4. Machete misadventure
A machete to a Darién inhabitant is as vital as a smart phone to a modern city dweller. (Isaac also regularly brandishes his Samsung Galaxy, fixing future trips with international clients.) On the mountain trek to meet the Waunan tribe, Isaac often cut away at trees that had fallen in our path. He even showed me how to beat a banana palm leaf with the back of the blade, producing a gun-shot-like sound to frighten unwanted attention from jaguars. A half decent blade, Isaac assured me, can be picked up locally for $10US. Always keep it sharp. Always keep it sheathed when not in use. Remember – however natural it becomes to dress with your machete in Darién – airport personnel might not see it that way on your return journey!
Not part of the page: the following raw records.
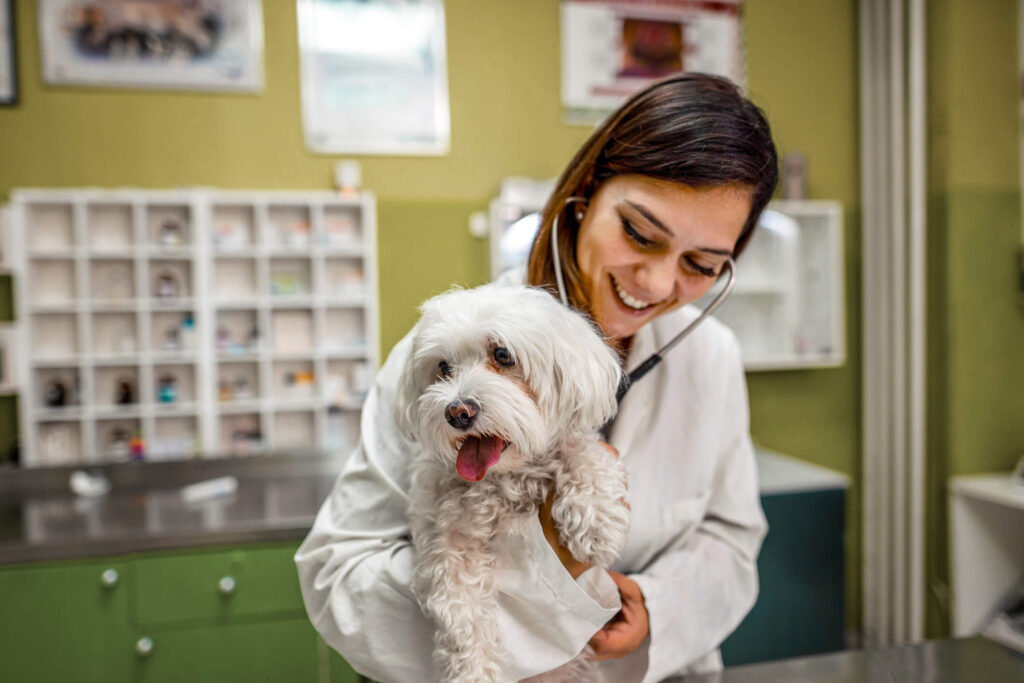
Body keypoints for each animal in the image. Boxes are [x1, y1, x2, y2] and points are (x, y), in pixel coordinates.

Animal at [393, 286, 626, 683]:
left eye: (502, 354)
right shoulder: (448, 541)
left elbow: (584, 453)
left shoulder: (570, 446)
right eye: (443, 367)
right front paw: (474, 672)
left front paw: (595, 520)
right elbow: (463, 614)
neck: (503, 480)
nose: (457, 411)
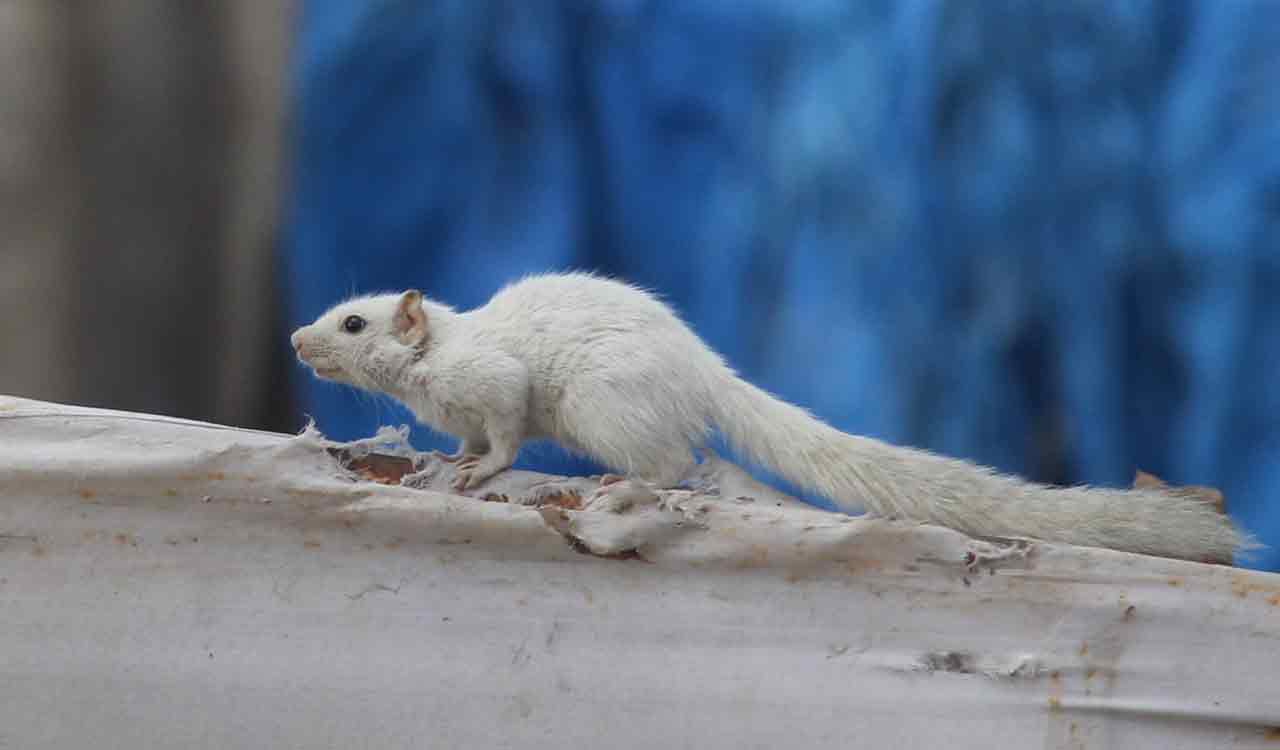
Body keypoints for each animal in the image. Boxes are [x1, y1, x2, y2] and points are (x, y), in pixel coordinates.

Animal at [291, 272, 1248, 563]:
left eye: (353, 323)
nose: (297, 338)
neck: (434, 362)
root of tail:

5. The “twenty-four-hour” snake
On my fourth and fifth final days in Darién I finally made it to UNESCO National Park. The dangerously boring bureaucracy still involved with getting there could be listed as it’s own threat to life. But once inside, the beauty knocks the breath out of you. Espavel trees thrust skyward like medieval towers. Monkey-ladder vines clawed like grappling hooks through dense undergrowth; and everywhere there was something humming, vibrating or howling through the foliage. At ground level, delicate mushrooms stood proud like fairy lights. And as night fell…“WATCH OUT” shouts Isaac, “it’s the “twenty-four-hour” snake!
Poised and primed, the deadly “twenty-four-hour” snake was almost indistinguishable amongst the mouldering leaf decay. If Isaac hadn’t warned me, I could have stepped on it. A bite would have started the clock ticking. Twenty-four-hours is the fatal time limit for obtaining the antidote.
Stood there watching the hissing snake in the twilight, I felt like I’d reached the middle of the labyrinth. My journey into the heart of Darién had been riddled with potential danger. And yet careful research, preventative action and most of all, hiring a professional guide had kept me safe. Sure there was a venomous serpent to now carefully step around. But to appreciate real beauty and adventure, perhaps we need to be open to finding a little uncertainty at its centre.